Source records:
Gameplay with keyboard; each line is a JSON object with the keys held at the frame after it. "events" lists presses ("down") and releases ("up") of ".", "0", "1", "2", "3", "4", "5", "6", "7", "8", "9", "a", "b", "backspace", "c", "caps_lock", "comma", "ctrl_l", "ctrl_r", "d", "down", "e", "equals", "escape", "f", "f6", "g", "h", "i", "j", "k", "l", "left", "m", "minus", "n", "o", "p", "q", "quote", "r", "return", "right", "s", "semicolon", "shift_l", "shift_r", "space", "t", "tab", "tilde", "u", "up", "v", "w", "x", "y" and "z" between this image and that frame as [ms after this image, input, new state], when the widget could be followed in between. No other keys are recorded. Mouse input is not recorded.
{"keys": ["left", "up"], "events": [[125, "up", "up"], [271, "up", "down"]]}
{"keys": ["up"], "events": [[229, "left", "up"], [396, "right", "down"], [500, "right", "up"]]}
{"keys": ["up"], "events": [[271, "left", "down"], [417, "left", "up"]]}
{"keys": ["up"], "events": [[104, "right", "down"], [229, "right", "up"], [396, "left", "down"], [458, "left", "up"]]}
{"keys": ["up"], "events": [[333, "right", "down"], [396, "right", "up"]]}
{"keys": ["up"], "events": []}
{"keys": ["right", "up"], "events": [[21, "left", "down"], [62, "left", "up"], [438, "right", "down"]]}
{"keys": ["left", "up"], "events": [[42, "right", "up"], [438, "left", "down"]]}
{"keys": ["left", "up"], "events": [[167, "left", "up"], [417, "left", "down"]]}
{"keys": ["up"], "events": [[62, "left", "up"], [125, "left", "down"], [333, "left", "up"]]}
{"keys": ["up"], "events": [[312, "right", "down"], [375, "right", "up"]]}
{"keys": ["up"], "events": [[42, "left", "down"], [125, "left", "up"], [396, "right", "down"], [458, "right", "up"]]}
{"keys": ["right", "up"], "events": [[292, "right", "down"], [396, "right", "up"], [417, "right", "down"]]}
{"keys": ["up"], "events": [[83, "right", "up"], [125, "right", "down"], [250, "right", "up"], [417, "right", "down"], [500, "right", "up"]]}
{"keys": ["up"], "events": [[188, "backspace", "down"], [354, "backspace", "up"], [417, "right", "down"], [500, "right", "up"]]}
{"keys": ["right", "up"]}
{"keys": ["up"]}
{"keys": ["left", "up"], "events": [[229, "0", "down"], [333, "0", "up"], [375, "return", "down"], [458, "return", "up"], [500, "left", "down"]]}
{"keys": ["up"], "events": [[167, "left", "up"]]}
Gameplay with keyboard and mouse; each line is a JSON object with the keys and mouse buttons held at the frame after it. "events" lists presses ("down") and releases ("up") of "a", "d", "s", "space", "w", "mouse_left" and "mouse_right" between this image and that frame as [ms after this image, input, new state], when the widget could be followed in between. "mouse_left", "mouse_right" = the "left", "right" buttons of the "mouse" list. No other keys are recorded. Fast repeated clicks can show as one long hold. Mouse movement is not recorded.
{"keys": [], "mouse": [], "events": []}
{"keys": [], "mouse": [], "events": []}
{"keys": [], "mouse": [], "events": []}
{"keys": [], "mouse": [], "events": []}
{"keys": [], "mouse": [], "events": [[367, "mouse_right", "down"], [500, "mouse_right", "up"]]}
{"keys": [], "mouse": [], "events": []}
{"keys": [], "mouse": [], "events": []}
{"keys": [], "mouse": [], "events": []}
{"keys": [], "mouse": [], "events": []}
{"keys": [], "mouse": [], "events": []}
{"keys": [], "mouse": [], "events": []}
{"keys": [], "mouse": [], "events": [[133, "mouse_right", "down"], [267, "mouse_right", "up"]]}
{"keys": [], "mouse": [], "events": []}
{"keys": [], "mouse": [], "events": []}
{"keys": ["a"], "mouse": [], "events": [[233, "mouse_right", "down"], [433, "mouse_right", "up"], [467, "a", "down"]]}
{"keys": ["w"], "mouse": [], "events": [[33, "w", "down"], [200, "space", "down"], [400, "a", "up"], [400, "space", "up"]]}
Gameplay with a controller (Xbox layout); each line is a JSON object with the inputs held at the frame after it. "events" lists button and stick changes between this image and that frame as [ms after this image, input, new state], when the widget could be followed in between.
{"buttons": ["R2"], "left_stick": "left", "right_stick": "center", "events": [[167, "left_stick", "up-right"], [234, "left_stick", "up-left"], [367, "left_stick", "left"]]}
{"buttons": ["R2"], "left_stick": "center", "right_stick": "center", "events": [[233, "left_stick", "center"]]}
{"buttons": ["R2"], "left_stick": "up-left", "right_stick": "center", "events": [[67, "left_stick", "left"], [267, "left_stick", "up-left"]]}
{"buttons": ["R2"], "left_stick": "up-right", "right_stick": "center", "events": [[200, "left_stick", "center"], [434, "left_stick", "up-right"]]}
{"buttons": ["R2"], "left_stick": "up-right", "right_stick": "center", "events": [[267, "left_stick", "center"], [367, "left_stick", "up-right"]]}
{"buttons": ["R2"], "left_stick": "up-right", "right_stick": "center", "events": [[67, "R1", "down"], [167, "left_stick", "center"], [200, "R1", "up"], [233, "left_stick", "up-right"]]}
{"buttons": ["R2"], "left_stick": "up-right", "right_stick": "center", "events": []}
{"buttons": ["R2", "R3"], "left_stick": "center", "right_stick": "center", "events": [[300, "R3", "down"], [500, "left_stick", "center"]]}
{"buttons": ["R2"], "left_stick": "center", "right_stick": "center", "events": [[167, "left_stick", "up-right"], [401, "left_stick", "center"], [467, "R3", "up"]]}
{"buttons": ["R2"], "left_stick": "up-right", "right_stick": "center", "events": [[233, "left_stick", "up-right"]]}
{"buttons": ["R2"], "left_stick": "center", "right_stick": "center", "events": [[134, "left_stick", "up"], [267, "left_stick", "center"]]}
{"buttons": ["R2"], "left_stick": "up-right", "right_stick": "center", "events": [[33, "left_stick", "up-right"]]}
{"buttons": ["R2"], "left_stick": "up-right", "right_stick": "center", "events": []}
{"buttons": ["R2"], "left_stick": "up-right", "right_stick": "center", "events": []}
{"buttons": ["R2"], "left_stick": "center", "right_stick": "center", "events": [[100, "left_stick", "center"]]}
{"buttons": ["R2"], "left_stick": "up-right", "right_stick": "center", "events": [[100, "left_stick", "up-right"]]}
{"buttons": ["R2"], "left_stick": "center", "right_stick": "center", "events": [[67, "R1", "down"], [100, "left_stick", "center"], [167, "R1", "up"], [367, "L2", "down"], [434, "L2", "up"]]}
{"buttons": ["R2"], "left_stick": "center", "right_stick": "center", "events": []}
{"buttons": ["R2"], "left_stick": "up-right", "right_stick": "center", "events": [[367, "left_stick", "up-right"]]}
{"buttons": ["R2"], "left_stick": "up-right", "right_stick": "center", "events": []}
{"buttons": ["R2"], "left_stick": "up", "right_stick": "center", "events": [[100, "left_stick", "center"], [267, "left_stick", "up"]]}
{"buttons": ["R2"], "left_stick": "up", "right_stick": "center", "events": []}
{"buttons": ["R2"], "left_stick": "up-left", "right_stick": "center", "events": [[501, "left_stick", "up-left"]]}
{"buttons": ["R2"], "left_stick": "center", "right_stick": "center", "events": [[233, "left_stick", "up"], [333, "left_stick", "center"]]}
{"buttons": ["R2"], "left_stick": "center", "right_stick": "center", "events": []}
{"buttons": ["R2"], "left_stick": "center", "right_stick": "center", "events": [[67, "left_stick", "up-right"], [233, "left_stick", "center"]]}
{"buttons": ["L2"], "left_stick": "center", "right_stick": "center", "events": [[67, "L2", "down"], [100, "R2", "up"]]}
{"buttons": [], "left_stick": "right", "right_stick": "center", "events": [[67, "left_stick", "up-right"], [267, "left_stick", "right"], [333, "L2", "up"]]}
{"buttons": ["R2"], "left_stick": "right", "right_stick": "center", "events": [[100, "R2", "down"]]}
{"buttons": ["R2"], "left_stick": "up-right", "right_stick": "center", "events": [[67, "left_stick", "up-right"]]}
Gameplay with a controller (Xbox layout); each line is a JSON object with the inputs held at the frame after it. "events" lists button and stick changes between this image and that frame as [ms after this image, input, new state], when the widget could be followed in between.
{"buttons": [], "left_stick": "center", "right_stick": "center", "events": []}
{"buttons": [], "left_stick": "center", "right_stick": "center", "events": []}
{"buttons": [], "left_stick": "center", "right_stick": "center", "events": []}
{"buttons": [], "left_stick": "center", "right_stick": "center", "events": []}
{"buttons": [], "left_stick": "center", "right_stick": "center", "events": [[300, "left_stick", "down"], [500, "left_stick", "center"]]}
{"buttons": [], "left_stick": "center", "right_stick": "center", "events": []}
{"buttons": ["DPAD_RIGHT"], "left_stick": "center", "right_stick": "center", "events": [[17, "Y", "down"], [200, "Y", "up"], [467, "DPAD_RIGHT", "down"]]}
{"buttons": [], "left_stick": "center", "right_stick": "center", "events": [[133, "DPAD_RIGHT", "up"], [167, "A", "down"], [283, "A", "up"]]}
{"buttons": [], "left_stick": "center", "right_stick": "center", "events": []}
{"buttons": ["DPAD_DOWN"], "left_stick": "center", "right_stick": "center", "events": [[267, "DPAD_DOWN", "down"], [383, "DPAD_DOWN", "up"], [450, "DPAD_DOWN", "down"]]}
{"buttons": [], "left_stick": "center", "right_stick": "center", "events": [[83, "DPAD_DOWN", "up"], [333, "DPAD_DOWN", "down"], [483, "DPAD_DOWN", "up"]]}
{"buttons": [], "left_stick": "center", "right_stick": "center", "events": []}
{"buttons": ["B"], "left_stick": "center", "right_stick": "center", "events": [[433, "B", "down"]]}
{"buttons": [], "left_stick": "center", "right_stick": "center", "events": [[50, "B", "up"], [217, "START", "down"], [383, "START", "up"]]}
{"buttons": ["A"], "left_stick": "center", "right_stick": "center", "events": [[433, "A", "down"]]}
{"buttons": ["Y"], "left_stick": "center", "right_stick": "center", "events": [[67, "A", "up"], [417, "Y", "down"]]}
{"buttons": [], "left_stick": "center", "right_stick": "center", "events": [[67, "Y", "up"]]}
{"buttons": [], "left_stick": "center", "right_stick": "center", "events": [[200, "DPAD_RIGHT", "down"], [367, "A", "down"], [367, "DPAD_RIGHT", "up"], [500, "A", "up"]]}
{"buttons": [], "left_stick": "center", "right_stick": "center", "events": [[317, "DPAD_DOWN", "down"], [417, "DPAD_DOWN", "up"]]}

EXERCISE GOAL: Count every line in the data that contains the word "state", then give that count and nothing else.

COMPLETED EXERCISE: 4